Innovation was everywhere: Audi used to boast in the 1980s that its 100 saloon had a world-beating drag coefficient of 0.30 – but the Elite measured 0.29 a quarter of a century earlier. Its rear suspension was the so-called Chapman strut that used the driveshaft as its lower link. Most notable, however, was that it was the very first car to be constructed around a glassfibre monocoque, making it ridiculously light for a closed, surprisingly spacious road car. True, it’s just about the last car in which you’d choose to crash, but back then, people didn’t think that way. It wasn’t a lack of demand so much as escalating production costs that killed off the Elite in 1963, by which time its successor, the Elan, was already on the market.
The Elan is rightly regarded as Chapman’s masterpiece. It was introduced in 1962, 10 years after the foundation of Lotus Engineering, and its engineering continued to influence production Lotuses into the 21st century. The key to providing low-cost, lightweight construction was its backbone structure, a design that went on to endure on the Esprit until 2004. Glassfibre was used only for the bodywork.

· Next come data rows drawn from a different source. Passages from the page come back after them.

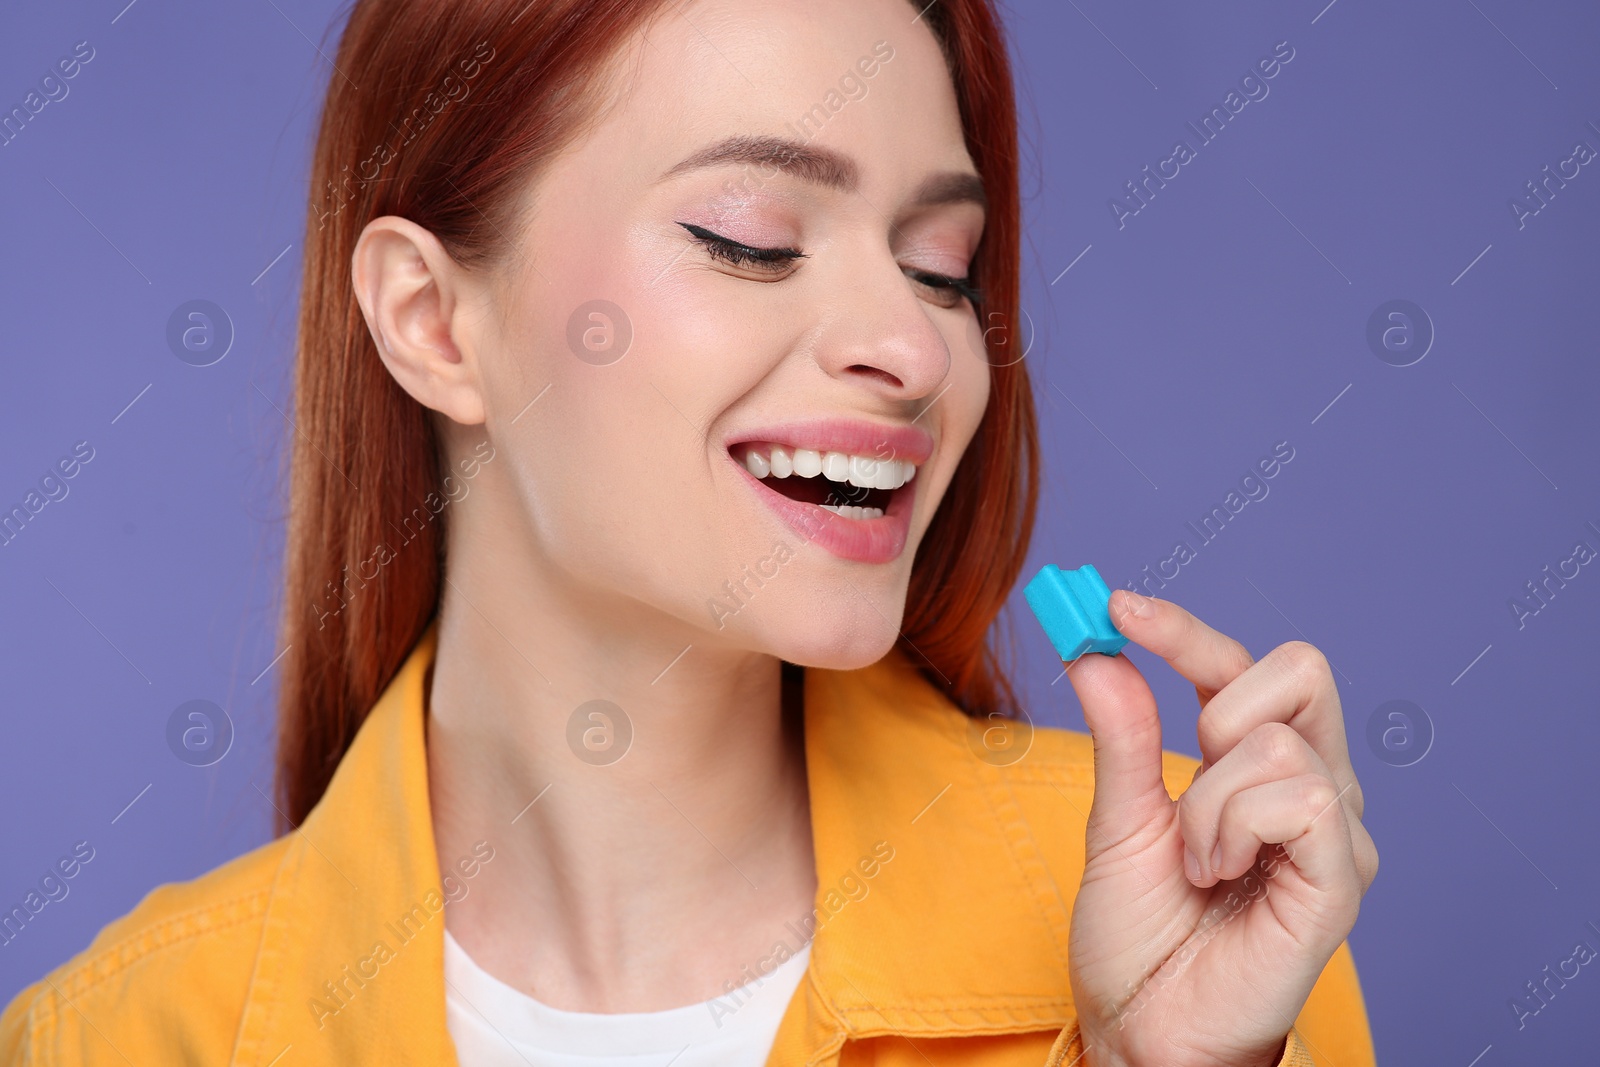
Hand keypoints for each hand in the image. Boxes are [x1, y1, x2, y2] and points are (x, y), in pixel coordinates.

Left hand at [1063, 590, 1377, 1066]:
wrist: (1142, 1030)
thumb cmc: (1138, 939)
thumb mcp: (1117, 822)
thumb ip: (1122, 737)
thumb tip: (1098, 652)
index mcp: (1258, 769)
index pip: (1244, 666)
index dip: (1184, 629)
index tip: (1115, 607)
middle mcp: (1311, 788)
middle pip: (1301, 670)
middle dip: (1217, 699)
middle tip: (1184, 765)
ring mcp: (1334, 834)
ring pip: (1279, 741)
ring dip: (1207, 798)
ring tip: (1194, 861)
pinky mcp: (1341, 880)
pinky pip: (1306, 799)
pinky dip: (1236, 827)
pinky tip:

The result was a still superlight car, but better finished than the rather rudimentary Elite, available as convertible and with a hard-top and more practical and civilised, too. It was a formula that worked at once. By the time of its introduction, Lotus had the fastest F1 car in the world (the Lotus 25), the world’s fastest driver (Jim Clark) and the most enjoyable, affordable sports car on the market (the Elan). The Elan stayed in production in various guises (including a rebodied 2+2 version) until 1975, with more than 10,000 units made in total, 10 times the number of Elites that were built.
It’s hard to believe the last Elans were sold in the same year that the Esprit was shown, for the wedge-shaped, mid-engined, Giorgetto Giugiaro-styled supercar looks like a car from another generation and possibly a different planet.